Key geometric and mechanical parameters are defined as follows:

Radius of the spherical object (projectile):

$R_3={\mathrm{\Phi }}_3/2(1)$

Radius of the cylindrical surface (friction wheel):

$R_1={\mathrm{\Phi }}_1/2(2)$

Equivalent radius of curvature:

$1/R=1/R_1+1/R_3(3)$

Effective (equivalent) elastic modulus, where $E_1$, $E_2$ are the Young’s moduli and ${\nu }_1$, ${\nu }_2$ are the Poisson’s ratios of the two contact materials:

$E^{\prime }=\frac{1}{2}\left(\frac{1-{\nu }_1^2}{E_1}+\frac{1-{\nu }_2^2}{E_2}\right)(4)$

Under a normal load $F$, the contact radius $a$ is calculated as:

$a={\left(\frac{3FR}{4E^{\prime }}\right)}^{1/3}(5)$

Pressure distribution:

$p_0=\frac{3F}{2\pi a^2}(6)$

Pressure at an arbitrary radial distance $r$:

$p\left(r\right)=p_0\sqrt{1-\frac{r^2}{a^2}}(7)$

Normal deformation (indentation depth):

$\delta ={\left(\frac{9F^2}{16E^{\prime 2}R}\right)}^{1/3}(8)$

Under static or quasi-static contact conditions, the system adheres to the momentum conservation equation:

$\nabla ·\sigma +b=\rho \ddot{u}(9)$

where $\sigma$ is the stress tensor, $b$ is the body force vector, $\rho$ is the density, and $\ddot{u}$ is the acceleration vector. The Finite Element Method (FEM) typically solves this using its weak form:

${\int }_{\mathrm{\Omega }}\delta u^T\rho \ddot{u}d\mathrm{\Omega }+{\int }_{\mathrm{\Omega }}\delta {\epsilon }^T\sigma d\mathrm{\Omega }={\int }_{{\Gamma }_t}\delta u^{T}td\Gamma (10)$

Given the soft nature of the TPU projectile, its behavior is appropriately represented using hyperelastic material models, such as the Mooney-Rivlin or Ogden models:

$W=C_{10}\left({\overline{I}}_1-3\right)+C_{01}\left({\overline{I}}_2-3\right)(11)$

$W={\displaystyle \sum _{i=1}^N}\frac{{\mu }_i}{{\alpha }_i}\left({\lambda }_1^{{\alpha }_i}+{\lambda }_2^{{\alpha }_i}+{\lambda }_3^{{\alpha }_i}-3\right)(12)$

Contact forces can be calculated using methods like the Penalty Method, where the contact force $F_c$ is linearly proportional to the penetration depth $g$ and contact stiffness $k$:

$F_c=k·g(13)$

Frictional forces are governed by the Coulomb friction law, where the tangential friction force $F_t$ is limited by the normal force $F_n$ and the coefficient of friction $\mu$:

$F_t\le \mu F_n(14)$

To address the high-speed, highly non-linear dynamics characteristic of this problem, explicit integration methods are often employed. The central difference method is a common choice:

$u^{n+1}=2u^n-u^{n-1}+\Delta t^2{a}^n(15)$

Analysis of the projectile’s velocity change is conducted within the framework of Multibody Dynamics (MBD). The linear surface velocity of the friction wheels is given by:

$v_{wheel}=\omega R(16)$

where $\omega$ is the angular velocity and $R$ is the wheel radius. Assuming the angular velocities of the left and right wheels are ${\omega }_1$ and ${\omega }_2$ respectively, the tangential frictional forces accelerate the projectile according to Newton’s second law:

$m\frac{dv}{dt}=F_{{fric}_1}+F_{{fric}_2}(17)$

Here, $F_{fric}=\mu F_n$, where the normal force $F_n$ arises from the compressive forces exerted by the wheels.

INFORMATION SUPPLIED:
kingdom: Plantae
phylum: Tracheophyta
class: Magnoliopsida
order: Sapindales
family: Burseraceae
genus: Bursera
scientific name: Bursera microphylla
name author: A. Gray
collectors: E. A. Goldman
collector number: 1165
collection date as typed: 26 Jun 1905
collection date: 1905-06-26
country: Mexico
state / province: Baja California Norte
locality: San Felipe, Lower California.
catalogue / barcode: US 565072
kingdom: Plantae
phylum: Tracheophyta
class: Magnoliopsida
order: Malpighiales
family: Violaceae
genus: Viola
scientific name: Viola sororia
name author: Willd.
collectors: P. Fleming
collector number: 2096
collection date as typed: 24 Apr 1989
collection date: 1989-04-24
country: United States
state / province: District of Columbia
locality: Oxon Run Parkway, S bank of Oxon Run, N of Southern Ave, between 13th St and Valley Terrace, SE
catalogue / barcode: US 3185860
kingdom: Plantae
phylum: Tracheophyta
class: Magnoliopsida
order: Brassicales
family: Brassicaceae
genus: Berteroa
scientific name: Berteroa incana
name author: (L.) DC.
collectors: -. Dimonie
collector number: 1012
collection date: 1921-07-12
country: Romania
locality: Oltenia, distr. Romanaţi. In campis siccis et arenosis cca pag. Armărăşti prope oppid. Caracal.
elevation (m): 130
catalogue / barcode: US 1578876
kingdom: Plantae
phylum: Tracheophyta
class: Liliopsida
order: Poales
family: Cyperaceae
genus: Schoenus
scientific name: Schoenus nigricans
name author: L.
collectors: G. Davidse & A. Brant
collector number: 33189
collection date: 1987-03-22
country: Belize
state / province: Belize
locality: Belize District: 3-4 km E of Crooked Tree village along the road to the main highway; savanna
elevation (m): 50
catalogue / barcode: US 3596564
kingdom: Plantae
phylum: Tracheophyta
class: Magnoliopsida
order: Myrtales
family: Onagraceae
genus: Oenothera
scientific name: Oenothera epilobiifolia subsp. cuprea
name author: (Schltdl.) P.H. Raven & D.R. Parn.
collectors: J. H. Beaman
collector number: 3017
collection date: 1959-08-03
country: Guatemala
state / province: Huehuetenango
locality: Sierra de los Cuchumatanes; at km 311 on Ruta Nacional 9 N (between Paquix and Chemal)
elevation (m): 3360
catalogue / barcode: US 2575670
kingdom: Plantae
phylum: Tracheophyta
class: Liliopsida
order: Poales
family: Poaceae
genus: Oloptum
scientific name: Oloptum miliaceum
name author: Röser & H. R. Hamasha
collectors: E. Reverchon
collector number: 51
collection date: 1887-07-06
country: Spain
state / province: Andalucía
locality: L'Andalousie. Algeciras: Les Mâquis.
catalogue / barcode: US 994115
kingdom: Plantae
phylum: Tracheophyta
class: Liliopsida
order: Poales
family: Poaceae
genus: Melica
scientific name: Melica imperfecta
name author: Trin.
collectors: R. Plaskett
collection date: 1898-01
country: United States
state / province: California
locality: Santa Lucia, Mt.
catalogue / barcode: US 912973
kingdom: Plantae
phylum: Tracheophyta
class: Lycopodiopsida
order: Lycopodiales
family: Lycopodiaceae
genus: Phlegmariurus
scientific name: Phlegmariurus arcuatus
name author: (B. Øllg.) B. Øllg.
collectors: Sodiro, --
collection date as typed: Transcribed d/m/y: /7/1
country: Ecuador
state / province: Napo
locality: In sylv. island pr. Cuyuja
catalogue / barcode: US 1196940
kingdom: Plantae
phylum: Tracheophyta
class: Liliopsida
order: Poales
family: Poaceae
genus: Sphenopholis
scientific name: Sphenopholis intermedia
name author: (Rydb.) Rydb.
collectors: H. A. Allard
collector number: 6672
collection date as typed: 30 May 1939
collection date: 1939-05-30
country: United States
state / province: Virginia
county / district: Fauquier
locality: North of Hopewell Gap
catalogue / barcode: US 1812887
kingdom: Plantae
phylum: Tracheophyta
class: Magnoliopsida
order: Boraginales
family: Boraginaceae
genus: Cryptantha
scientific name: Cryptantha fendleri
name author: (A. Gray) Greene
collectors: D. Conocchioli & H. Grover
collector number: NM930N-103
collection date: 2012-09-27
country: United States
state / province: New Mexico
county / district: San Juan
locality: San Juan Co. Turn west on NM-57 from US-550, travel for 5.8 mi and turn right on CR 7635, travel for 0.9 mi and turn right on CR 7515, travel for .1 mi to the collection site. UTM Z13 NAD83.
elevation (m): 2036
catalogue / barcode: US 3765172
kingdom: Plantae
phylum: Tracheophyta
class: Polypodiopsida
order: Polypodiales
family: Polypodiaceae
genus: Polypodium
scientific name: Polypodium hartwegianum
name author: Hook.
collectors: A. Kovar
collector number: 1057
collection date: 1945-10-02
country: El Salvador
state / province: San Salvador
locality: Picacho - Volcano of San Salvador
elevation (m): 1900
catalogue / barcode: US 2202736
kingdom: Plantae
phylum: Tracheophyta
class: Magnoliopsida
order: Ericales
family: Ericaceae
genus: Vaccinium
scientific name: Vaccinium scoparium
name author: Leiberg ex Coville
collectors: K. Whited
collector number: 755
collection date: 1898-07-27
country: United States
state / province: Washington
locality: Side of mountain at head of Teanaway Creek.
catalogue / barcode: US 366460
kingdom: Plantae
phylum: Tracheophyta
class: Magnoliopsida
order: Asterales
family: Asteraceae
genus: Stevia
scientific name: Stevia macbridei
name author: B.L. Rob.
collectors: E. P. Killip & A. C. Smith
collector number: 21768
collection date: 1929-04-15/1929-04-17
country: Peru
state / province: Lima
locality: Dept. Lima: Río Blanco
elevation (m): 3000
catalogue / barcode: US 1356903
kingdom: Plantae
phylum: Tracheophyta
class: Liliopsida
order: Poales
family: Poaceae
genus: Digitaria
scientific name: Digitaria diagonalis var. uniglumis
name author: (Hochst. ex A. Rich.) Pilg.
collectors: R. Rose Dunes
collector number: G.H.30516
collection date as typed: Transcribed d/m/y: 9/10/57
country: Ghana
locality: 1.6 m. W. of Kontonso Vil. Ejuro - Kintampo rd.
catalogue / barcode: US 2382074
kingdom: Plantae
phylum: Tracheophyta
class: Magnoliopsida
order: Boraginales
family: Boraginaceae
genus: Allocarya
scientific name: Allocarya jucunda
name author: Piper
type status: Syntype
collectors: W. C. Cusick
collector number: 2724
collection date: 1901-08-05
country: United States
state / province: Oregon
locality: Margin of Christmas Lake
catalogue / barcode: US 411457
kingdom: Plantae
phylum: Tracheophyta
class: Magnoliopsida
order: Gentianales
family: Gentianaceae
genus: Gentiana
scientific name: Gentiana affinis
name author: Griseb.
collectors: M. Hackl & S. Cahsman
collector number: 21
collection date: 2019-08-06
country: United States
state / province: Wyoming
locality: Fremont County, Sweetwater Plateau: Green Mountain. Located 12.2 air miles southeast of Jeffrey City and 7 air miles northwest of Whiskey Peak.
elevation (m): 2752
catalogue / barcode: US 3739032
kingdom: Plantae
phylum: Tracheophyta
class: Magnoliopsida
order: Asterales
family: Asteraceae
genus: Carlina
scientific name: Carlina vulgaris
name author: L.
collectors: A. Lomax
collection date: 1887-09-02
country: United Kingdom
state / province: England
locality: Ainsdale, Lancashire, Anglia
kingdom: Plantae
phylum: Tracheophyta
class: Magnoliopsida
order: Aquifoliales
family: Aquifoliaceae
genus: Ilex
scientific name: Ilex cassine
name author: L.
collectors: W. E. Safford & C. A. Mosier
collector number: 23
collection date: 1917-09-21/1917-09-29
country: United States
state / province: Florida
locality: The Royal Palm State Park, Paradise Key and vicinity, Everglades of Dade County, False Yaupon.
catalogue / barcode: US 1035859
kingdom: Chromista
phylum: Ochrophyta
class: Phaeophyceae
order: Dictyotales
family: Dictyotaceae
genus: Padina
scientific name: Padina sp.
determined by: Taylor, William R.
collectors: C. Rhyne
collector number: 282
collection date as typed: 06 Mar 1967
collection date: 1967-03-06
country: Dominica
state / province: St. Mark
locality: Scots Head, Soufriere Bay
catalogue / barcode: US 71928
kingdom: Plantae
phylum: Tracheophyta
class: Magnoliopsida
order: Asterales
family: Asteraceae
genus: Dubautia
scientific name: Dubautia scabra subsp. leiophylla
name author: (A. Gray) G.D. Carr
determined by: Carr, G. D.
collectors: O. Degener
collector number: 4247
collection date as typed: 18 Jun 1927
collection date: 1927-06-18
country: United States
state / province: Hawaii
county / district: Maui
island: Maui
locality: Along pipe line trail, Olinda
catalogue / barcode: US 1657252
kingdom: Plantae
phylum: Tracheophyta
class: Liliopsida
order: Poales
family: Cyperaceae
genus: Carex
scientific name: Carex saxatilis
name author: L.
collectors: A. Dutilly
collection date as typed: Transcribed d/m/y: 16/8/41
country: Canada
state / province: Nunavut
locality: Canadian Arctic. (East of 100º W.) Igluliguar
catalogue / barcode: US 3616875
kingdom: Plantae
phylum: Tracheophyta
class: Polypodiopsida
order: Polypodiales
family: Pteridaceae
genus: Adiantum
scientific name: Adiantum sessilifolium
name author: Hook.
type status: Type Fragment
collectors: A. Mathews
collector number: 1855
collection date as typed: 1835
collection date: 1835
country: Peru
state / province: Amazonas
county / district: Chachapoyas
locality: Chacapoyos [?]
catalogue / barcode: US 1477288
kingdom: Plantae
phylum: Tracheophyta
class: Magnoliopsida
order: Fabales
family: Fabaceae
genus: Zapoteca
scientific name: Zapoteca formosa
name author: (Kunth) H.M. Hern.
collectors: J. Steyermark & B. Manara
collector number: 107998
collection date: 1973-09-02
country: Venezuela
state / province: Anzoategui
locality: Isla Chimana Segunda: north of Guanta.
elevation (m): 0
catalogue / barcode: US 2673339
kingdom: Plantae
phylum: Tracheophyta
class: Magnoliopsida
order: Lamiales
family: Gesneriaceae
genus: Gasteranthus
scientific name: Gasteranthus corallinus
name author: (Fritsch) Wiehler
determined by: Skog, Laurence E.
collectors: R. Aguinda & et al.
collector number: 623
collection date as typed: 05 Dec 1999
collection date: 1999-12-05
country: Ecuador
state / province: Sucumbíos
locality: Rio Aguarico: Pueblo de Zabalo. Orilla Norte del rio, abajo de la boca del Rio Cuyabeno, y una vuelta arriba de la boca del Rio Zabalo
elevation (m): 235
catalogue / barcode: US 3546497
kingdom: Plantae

EXPLORE THE MATERIAL:
(1) According to the friction-wheel passage, which law governs the frictional forces?
(2) Reproduce the part of the friction-wheel passage starting at "Analysis of the" and ending at "by the wheels.".
The entries above are separate from the friction-wheel passage.

ANSWERS FOR THIS EXERCISE:
(1) The Coulomb friction law.

(2)
Analysis of the projectile’s velocity change is conducted within the framework of Multibody Dynamics (MBD). The linear surface velocity of the friction wheels is given by:

$v_{wheel}=\omega R(16)$

where $\omega$ is the angular velocity and $R$ is the wheel radius. Assuming the angular velocities of the left and right wheels are ${\omega }_1$ and ${\omega }_2$ respectively, the tangential frictional forces accelerate the projectile according to Newton’s second law:

$m\frac{dv}{dt}=F_{{fric}_1}+F_{{fric}_2}(17)$

Here, $F_{fric}=\mu F_n$, where the normal force $F_n$ arises from the compressive forces exerted by the wheels.